> DATASET RECORDS
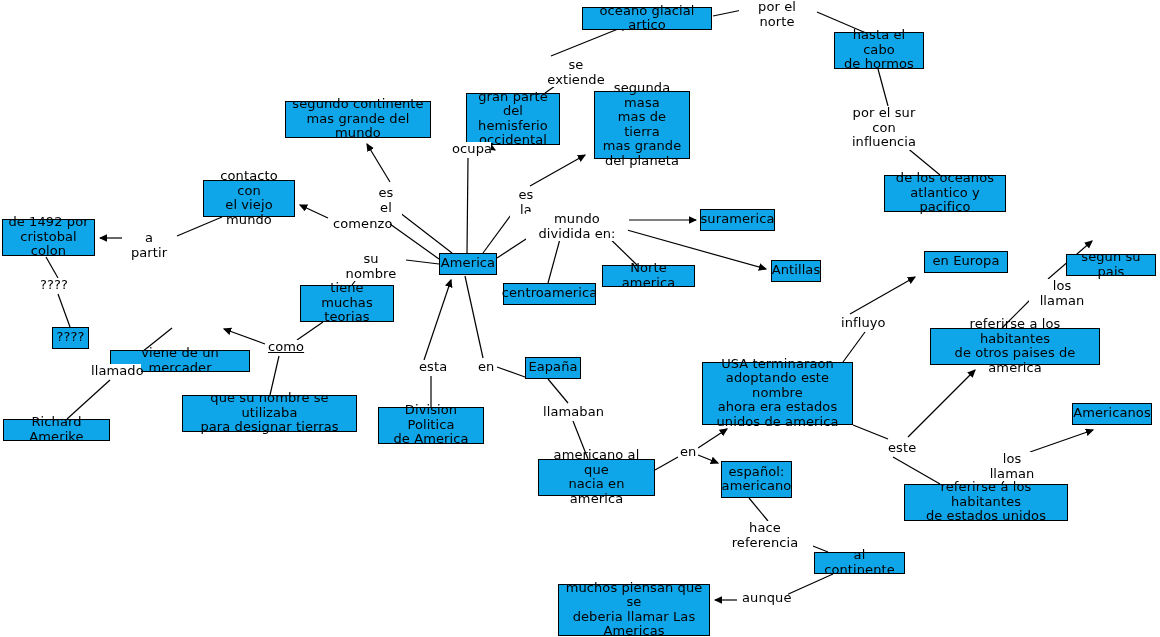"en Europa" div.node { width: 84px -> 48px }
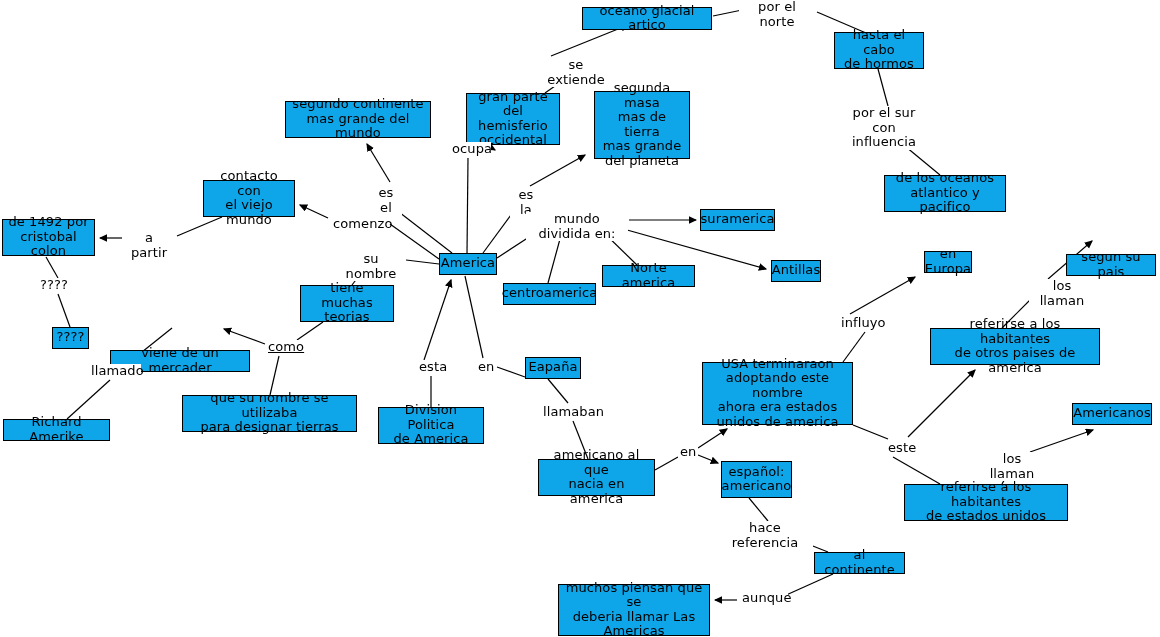"español:" div.node { text-align: none -> right }
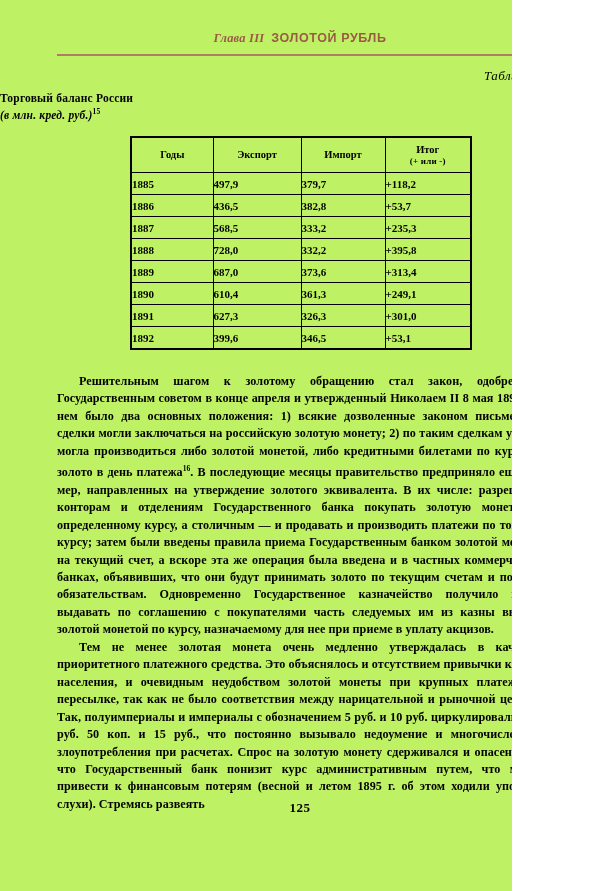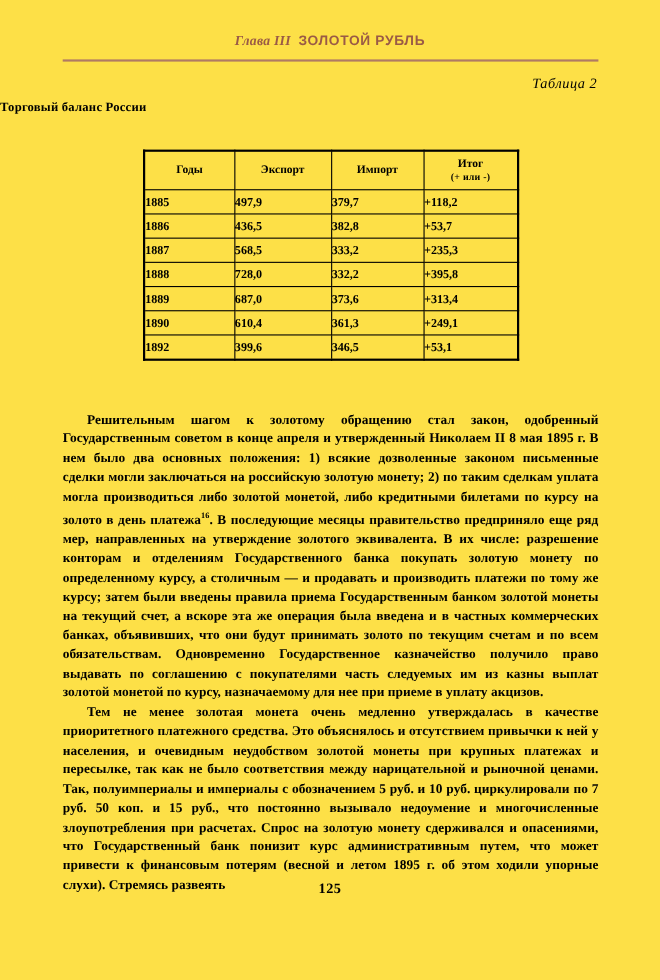"Глава III ЗОЛОТОЙ РУБЛЬ" #page { background: #fde047 -> #bef264; width: 600px -> 512px }
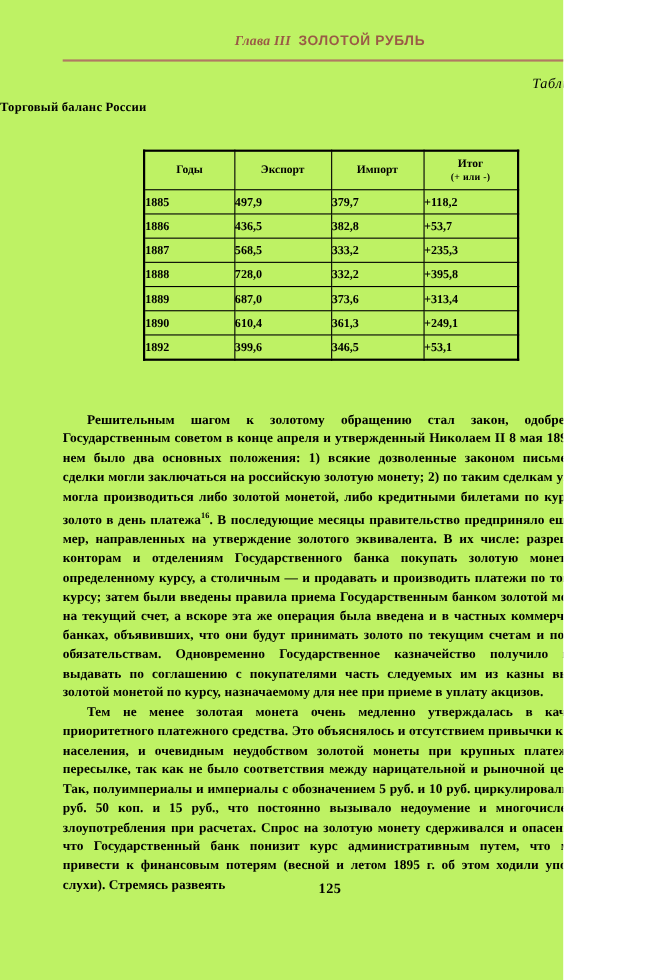"(в млн. кред. руб.)15" span.tbl-caption-line2 { html: none -> <span><span>(в млн. кред. руб.)</span><sup>15</sup></span> }
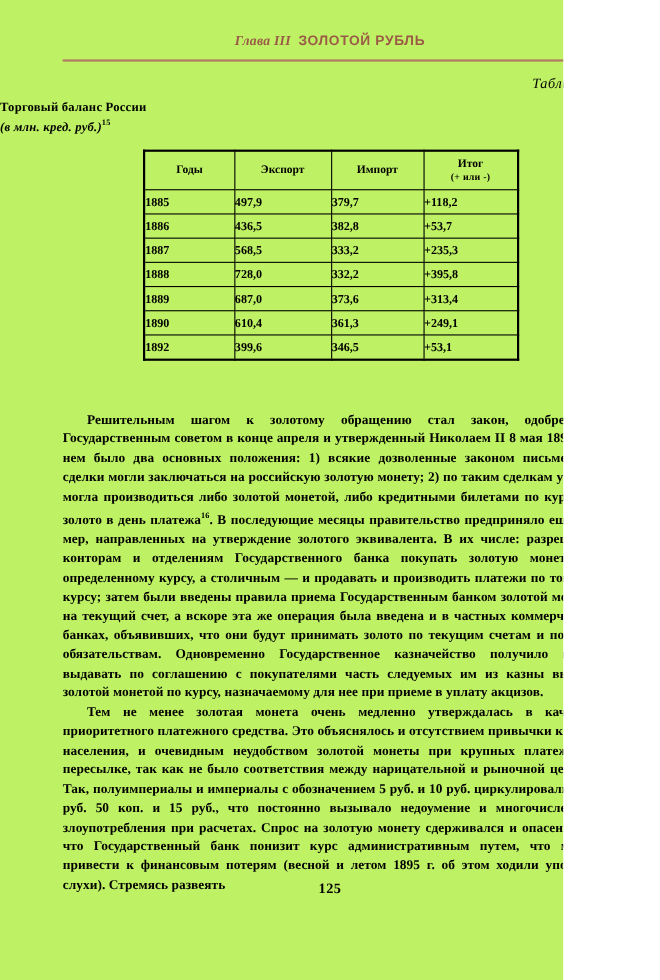"1891" tr { html: none -> <tr> <td>1891</td> <td>627,3</td> <td>326,3</td> <td>+301,0</td> </tr> }
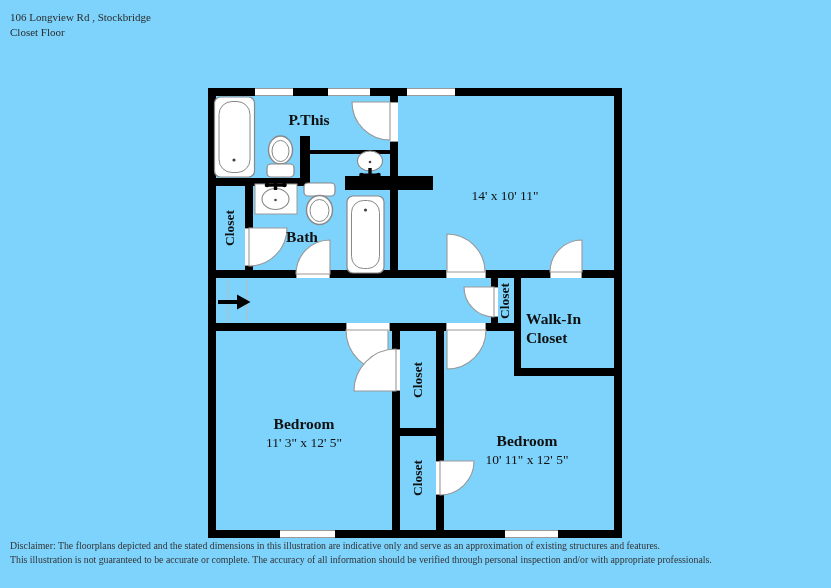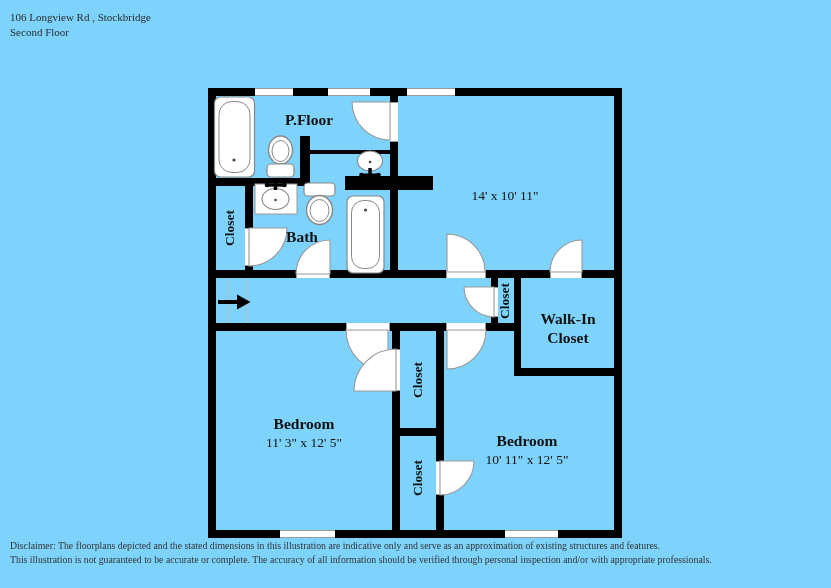"Second Floor" div.hdr { text: Second -> Closet }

> EXERCISE OBJECTIVE
Repeat the records above exactly, without any pictures.

> TASK OUTPUT
"en Europa" div.node { width: 84px -> 48px }
"español:" div.node { text-align: none -> right }
"Глава III ЗОЛОТОЙ РУБЛЬ" #page { background: #fde047 -> #bef264; width: 600px -> 512px }
"(в млн. кред. руб.)15" span.tbl-caption-line2 { html: none -> <span><span>(в млн. кред. руб.)</span><sup>15</sup></span> }
"1891" tr { html: none -> <tr> <td>1891</td> <td>627,3</td> <td>326,3</td> <td>+301,0</td> </tr> }
"Second Floor" div.hdr { text: Second -> Closet }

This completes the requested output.